The Limiting Factors Of Current Generation Consoles
Taylor and his team ran into more than 1 limiting factor that forced them to find solutions that would be less deman☂di❀ng on consoles and low-end PCs:
"Inꦰ this DLC I hit 2 different cases where we couldn't do something we wanted because of console. That said, we were able to work around them, or at least get almost negligible losses. We could still get the kinda the same gameplay we wanted.
An example of having problems on console is on Ikro the Storm Conjurer. Ikro has those storms that go around him that are just dropping all these projectiles. The number of projectiles he was dropping, the rate at which they drop, how large their AOEs were, all that stuff was very constrained by consoles. It was a real performance problem. In fact, in our next patch we're modifying that move to no longer even use projectiles and we changed up the VFX and stuff because at the꧋ end of the day...we can f🤪ix performance on low-end PCs, and [consoles like] base PS4, for example."
Current gen hardware is simply unable to handle the load of all the individual projecti🌳les that would have be🧸en needed to accurately create the storm effect Taylor wanted, so he was forced to find a different solution:
"That's kind of a case where gameplay is impacted. I would have loved to do a lot of raw projectil💞es, maybe on next gen we'd be♍ able to do something like that. Generally speaking, Designers like myself can come up with different ways of saying "at the end of the day the gameplay I want is for you not to be under the storm, so we end up doing thing like what I ended up doing, which is just turning it into a damage volume. If you're under the storm you're just taking damage every .25 seconds instead of [the damage] coming from projectiles."

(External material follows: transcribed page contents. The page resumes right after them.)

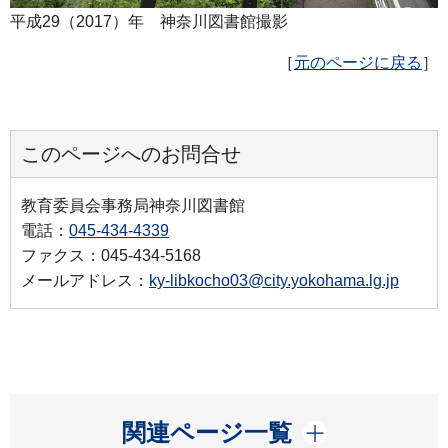
平成29（2017）年 神奈川図書館撮影
［
元のページに戻る
］
このページへのお問合せ
教育委員会事務局神奈川図書館
電話：
045-434-4339
ファクス：045-434-5168
メールアドレス：
ky-libkocho03@city.yokohama.lg.jp
開く
関連ページ一覧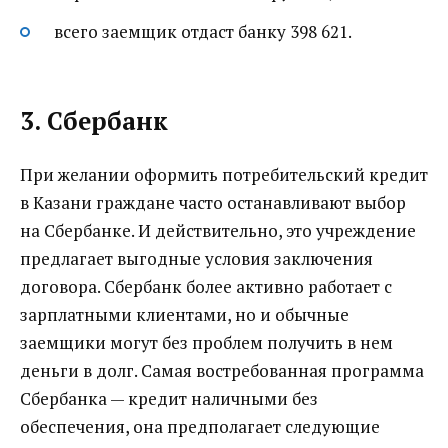
всего заемщик отдаст банку 398 621.
3. Сбербанк
При желании оформить потребительский кредит
в Казани граждане часто останавливают выбор
на Сбербанке. И действительно, это учреждение
предлагает выгодные условия заключения
договора. Сбербанк более активно работает с
зарплатными клиентами, но и обычные
заемщики могут без проблем получить в нем
деньги в долг. Самая востребованная программа
Сбербанка — кредит наличными без
обеспечения, она предполагает следующие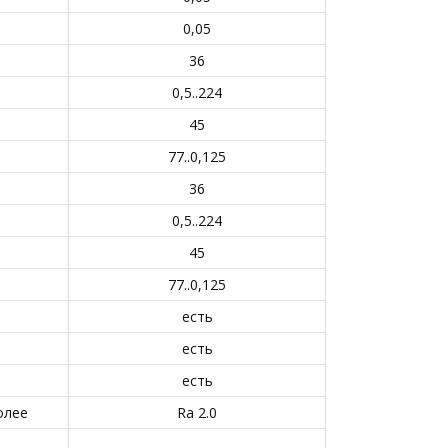
0,05
36
0,5..224
45
77..0,125
36
0,5..224
45
77..0,125
есть
есть
есть
олее
Ra 2.0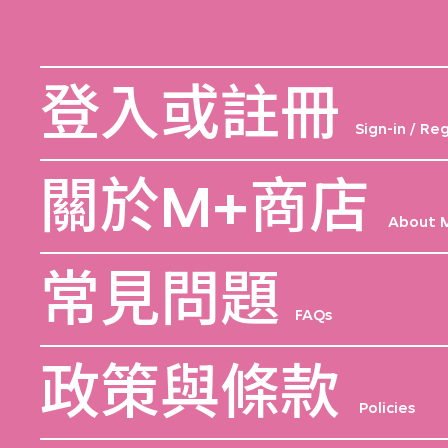
登入或註冊
Sign-in / Re
關於M+商店
About 
常見問題
FAQs
政策與條款
Policies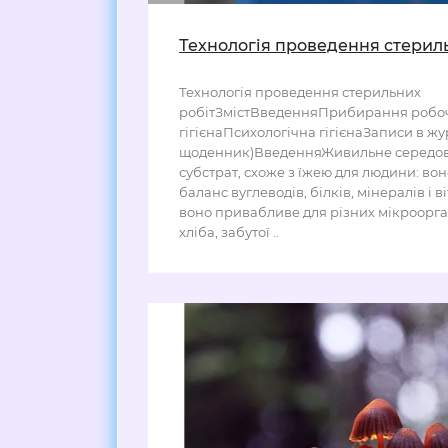
Технологія проведення стерил
Технологія проведення стерильних
робітЗмістВведенняПрибирання робоч
гігієнаПсихологічна гігієнаЗаписи в ж
щоденник)ВведенняЖивильне середови
субстрат, схоже з їжею для людини: во
баланс вуглеводів, білків, мінералів і ві
воно привабливе для різних мікроорга
хліба, забутої ..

Taylor doesn't necessarily see these limiting factors as c♚ompromises though. Th💛e gameplay experience he wanted the player to have when he designed the encounter remains more-or-less intact. However, had the hardware allowed for it, he would have pushed the visual, auditory, and physicals elements of the boss fights even harder. In other instances, things like visual and sound effects had to be cut from certain fights. Nothing that fundamentally would change the game, but things that would have undoubtedly enhanced the experience:
"The main thing that comes up all the time, [the thing] we can't do because of performance, is really more on the visual side. One of the things I'd love to use more of is decals. When you shoot a wall it leaves a bullet hole decal. In this case it means anything we're going to glue to a surf♔ace. On Ixillis we use a decal where when it shoots a beam it leaves a burn mark on the ground. That's a decal we put specifically to hint to the player where it was that the last beam went so you knew where you were safe. When that wasn't there it was actually kind of hard to tell where it lined up. Decals add to flavor and can serve as subtle gameplay hints, but their expensive. If we're making a fight that's already doing a lot of stuff then decals are scary, especially if we have ones that are overlapping.

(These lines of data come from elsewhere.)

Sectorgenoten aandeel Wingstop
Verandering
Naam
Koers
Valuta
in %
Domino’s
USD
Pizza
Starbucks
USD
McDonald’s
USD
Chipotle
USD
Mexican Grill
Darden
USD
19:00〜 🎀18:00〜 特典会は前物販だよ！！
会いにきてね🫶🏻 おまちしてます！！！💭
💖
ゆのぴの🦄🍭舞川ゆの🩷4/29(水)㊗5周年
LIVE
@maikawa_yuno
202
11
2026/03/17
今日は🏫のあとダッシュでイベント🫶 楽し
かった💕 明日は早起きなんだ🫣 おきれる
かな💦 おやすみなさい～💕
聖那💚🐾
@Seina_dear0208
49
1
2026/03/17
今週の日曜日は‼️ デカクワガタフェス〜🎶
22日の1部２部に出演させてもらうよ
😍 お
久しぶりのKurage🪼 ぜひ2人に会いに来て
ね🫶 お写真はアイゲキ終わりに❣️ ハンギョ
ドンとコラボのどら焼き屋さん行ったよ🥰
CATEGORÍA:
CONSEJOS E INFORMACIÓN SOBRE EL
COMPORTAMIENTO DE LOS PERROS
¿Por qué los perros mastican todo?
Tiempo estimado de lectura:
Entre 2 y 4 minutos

In the Haarsgard fight we had to take it out, but we had a whiz-by sound. When the orbs moved past you [could hear] a hum, it felt really cool because you could hear how close it was to you and it helped you to feel skillful, but with all those projectiles out🔯 at once it was just barely the breaking point. The logic that was handling you being close to it and the attenuation of the sound was a performance problem."
How Will Boss Fights Benefit From Next-Gen Technology?

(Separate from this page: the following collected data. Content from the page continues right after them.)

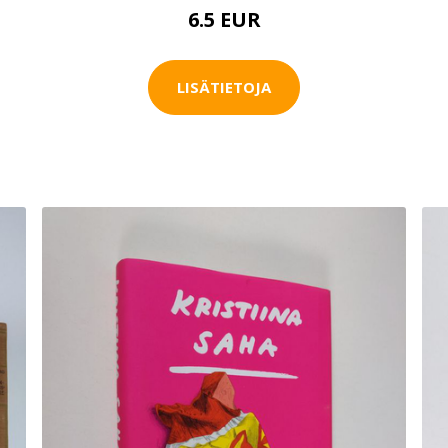
6.5 EUR
LISÄTIETOJA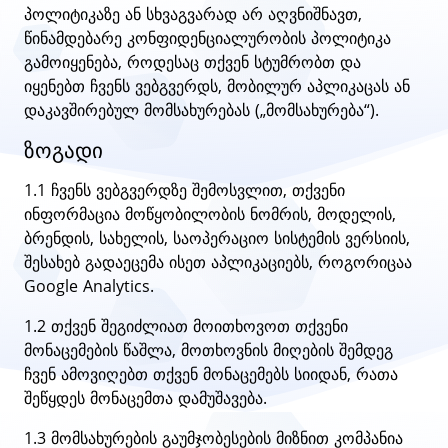
პოლიტიკაზე ან სხვაგვარად არ აღვნიშნავთ,
წინამდებარე კონფიდენციალურობის პოლიტიკა
გამოიყენება, როდესაც თქვენ სტუმრობთ და
იყენებთ ჩვენს ვებგვერდს, მობილურ აპლიკაცას ან
დაკავშირებულ მომსახურებას („მომსახურება“).
ზოგადი
1.1 ჩვენს ვებგვერდზე შემოსვლით, თქვენი
ინფორმაცია მოწყობილობის ნომრის, მოდელის,
ბრენდის, სახელის, საოპერაციო სისტემის ვერსიის,
შესახებ გადაეცემა ისეთ აპლიკაციებს, როგორიცაა
Google Analytics.
1.2 თქვენ შეგიძლიათ მოითხოვოთ თქვენი
მონაცემების წაშლა, მოთხოვნის მიღების შემდეგ
ჩვენ ამოვიღებთ თქვენ მონაცემებს სიიდან, რათა
შეწყდეს მონაცემთა დამუშავება.
1.3 მომსახურების გაუმჯობესების მიზნით კომპანია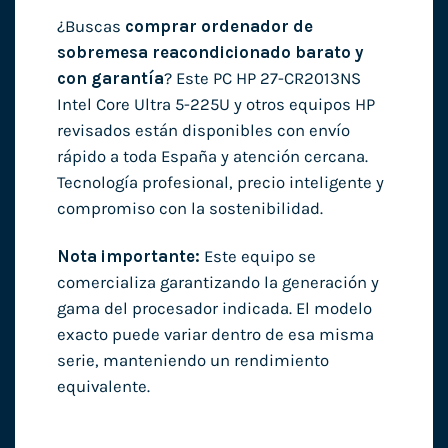
¿Buscas
comprar ordenador de
sobremesa reacondicionado barato y
con garantía
? Este PC HP 27-CR2013NS
Intel Core Ultra 5-225U y otros equipos HP
revisados están disponibles con envío
rápido a toda España y atención cercana.
Tecnología profesional, precio inteligente y
compromiso con la sostenibilidad.
Nota importante:
Este equipo se
comercializa garantizando la generación y
gama del procesador indicada. El modelo
exacto puede variar dentro de esa misma
serie, manteniendo un rendimiento
equivalente.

According to Taylor, "the polish level and ꦓhow much awe and how much craziness you can get is going to be the main thing." Next-gen boss encounters won't benefit dramatically in terms of gameplay or mechanics, Taylor says, but instead will simply be bigger and better than ever before:
"As we afforded more fidelity, we're going to have arenas that higher poly count and larger textures so we can get these really beautiful environments, which may mean that we still don't have that much headroom to do the crazy stuff with hundreds of projectiles or whatever. It kind of a wait and see, but that is what I would expect. The next gen 𓆏consoles are really looking l❀ike they're going to give us a lot of space."